Excerpted records:
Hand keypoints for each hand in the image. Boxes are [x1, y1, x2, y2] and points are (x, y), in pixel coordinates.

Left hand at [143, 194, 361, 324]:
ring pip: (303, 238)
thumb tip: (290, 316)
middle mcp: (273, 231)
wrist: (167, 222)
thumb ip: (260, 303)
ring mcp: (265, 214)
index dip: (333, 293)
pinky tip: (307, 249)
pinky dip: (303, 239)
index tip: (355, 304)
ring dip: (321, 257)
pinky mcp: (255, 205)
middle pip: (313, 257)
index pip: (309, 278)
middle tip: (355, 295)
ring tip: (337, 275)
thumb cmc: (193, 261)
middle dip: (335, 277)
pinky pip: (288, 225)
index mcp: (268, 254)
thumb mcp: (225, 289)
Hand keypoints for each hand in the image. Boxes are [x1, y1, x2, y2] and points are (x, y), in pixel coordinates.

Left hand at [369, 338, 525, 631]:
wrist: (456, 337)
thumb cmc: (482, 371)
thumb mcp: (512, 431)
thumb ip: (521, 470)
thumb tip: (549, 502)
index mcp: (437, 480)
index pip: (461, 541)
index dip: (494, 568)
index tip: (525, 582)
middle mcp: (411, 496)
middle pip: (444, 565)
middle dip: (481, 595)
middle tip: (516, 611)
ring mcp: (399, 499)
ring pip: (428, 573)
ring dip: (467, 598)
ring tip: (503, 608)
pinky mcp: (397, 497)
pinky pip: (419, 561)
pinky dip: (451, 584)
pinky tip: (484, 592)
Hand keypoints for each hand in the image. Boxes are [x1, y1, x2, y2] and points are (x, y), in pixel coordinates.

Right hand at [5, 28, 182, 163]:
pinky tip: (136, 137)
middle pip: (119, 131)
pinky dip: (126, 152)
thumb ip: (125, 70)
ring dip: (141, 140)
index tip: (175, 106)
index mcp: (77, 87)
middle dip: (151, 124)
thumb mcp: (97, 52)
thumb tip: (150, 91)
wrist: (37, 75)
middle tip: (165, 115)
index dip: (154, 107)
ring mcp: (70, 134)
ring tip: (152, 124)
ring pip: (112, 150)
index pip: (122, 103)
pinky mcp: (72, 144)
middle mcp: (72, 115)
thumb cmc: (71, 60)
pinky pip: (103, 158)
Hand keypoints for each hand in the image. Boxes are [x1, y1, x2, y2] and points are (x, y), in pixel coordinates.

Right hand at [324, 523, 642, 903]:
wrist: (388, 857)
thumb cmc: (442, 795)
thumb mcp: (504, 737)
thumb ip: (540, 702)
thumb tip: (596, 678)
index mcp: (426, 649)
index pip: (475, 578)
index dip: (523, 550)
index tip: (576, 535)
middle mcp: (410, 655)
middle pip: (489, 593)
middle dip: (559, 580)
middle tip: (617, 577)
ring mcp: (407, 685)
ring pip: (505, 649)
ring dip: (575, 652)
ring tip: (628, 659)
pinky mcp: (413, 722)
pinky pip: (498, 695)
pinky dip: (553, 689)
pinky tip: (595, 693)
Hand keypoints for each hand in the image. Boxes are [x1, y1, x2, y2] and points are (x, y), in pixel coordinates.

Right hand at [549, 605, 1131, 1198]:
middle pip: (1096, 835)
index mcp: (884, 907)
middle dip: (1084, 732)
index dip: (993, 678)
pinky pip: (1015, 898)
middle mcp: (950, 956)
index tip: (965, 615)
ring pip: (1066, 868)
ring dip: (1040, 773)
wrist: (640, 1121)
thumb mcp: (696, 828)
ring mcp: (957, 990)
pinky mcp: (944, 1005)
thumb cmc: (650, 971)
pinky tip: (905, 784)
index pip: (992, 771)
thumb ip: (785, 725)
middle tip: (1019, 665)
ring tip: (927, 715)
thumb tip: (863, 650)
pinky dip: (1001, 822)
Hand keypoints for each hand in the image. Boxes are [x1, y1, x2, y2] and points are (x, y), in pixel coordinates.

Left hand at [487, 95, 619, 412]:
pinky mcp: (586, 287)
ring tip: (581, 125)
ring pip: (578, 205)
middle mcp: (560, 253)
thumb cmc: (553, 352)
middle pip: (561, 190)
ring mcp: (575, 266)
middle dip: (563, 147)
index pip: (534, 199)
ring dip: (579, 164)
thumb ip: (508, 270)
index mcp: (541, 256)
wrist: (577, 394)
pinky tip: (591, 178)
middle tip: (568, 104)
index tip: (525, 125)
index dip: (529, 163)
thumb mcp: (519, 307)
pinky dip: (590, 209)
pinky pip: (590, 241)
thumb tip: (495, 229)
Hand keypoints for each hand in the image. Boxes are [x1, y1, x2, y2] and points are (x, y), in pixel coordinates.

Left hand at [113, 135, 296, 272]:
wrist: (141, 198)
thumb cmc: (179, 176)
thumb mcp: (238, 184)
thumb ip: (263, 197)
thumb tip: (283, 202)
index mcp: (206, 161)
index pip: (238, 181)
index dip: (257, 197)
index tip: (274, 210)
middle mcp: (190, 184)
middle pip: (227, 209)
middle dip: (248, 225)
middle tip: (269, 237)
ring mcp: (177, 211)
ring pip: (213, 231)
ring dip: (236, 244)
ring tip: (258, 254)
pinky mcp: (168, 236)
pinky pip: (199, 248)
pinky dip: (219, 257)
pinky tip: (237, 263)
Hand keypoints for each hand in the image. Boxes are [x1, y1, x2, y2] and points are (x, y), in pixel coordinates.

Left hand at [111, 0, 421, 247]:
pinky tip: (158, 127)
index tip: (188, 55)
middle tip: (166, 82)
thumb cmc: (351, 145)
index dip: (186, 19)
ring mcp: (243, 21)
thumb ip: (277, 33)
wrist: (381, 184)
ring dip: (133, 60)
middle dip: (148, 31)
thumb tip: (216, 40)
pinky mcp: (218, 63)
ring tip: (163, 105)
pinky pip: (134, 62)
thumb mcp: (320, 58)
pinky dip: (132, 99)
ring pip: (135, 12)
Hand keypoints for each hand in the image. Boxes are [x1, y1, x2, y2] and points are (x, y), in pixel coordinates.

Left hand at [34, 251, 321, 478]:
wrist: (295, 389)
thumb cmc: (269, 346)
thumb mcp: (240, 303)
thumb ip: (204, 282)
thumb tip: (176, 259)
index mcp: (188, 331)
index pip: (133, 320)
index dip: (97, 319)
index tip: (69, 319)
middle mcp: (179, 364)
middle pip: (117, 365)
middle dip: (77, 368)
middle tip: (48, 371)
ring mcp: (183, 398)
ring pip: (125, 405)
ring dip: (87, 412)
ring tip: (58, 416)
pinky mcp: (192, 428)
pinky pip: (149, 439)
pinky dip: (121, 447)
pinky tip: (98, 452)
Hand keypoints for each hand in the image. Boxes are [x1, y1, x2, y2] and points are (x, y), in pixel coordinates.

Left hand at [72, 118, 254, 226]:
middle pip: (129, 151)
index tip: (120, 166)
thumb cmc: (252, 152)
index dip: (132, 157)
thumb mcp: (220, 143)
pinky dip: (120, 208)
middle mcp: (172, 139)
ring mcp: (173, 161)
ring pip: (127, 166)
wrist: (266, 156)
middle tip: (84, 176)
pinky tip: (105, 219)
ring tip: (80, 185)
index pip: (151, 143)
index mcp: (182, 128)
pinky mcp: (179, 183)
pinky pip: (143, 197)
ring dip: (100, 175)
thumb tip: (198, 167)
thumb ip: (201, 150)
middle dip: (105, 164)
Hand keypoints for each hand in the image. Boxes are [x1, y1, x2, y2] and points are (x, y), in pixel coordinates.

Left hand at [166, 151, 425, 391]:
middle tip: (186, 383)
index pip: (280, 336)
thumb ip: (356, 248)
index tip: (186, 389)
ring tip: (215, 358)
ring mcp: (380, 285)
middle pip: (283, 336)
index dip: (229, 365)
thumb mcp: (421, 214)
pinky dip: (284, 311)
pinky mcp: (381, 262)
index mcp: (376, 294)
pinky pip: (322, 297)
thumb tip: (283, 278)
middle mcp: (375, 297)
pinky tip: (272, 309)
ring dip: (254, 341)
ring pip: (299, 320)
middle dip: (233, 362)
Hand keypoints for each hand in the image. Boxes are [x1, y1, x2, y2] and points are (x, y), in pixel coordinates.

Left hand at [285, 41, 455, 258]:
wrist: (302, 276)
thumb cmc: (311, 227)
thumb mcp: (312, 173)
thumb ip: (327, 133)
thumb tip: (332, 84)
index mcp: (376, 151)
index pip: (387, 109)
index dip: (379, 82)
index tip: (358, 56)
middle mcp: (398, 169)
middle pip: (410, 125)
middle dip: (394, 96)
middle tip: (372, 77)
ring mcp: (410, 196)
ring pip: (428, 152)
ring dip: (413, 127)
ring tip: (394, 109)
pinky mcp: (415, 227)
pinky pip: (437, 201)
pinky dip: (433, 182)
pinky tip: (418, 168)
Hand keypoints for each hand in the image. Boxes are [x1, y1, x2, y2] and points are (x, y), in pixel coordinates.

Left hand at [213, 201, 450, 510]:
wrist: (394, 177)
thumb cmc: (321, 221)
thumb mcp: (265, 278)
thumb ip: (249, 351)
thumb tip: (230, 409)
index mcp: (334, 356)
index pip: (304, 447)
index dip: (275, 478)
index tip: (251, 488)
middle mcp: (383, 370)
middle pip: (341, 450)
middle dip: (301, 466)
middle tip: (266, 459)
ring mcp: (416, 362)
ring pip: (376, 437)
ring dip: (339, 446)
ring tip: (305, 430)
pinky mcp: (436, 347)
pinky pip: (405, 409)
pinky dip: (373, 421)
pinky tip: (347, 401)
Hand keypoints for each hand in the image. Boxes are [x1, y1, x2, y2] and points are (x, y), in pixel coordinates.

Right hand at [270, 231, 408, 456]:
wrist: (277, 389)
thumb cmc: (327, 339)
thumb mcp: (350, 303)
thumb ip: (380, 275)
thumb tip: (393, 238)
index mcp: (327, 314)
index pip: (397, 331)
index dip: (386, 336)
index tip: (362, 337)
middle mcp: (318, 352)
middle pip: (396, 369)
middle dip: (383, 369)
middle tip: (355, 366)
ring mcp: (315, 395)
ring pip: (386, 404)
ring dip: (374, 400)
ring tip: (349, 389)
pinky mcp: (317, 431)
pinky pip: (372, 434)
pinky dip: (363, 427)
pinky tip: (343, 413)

About this exercise: The required answer is the exact run of lines above starting at the line with "thumb tip: (283, 202)" and ending at the line with "ring pip: (135, 12)", with both ends present.

The completed task:
thumb tip: (283, 202)
index mcp: (206, 161)
index pip: (238, 181)
index dip: (257, 197)
index tip: (274, 210)
middle mcp: (190, 184)
middle pip: (227, 209)
middle dip: (248, 225)
middle tip: (269, 237)
ring mcp: (177, 211)
ring pip: (213, 231)
ring dip: (236, 244)
ring tip: (258, 254)
pinky mcp: (168, 236)
pinky pip: (199, 248)
pinky dip: (219, 257)
pinky tip: (237, 263)
Hand keypoints for each hand in the image. Boxes are [x1, y1, x2, y2] and points are (x, y), in pixel coordinates.

Left hand at [111, 0, 421, 247]:
pinky tip: (158, 127)
index tip: (188, 55)
middle tip: (166, 82)
thumb cmc: (351, 145)
index dip: (186, 19)
ring mcp: (243, 21)
thumb ip: (277, 33)
wrist: (381, 184)
ring dip: (133, 60)
middle dip: (148, 31)
thumb tip: (216, 40)
pinky mcp: (218, 63)
ring tip: (163, 105)
pinky pip: (134, 62)
thumb mcp: (320, 58)
pinky dip: (132, 99)
ring pip: (135, 12)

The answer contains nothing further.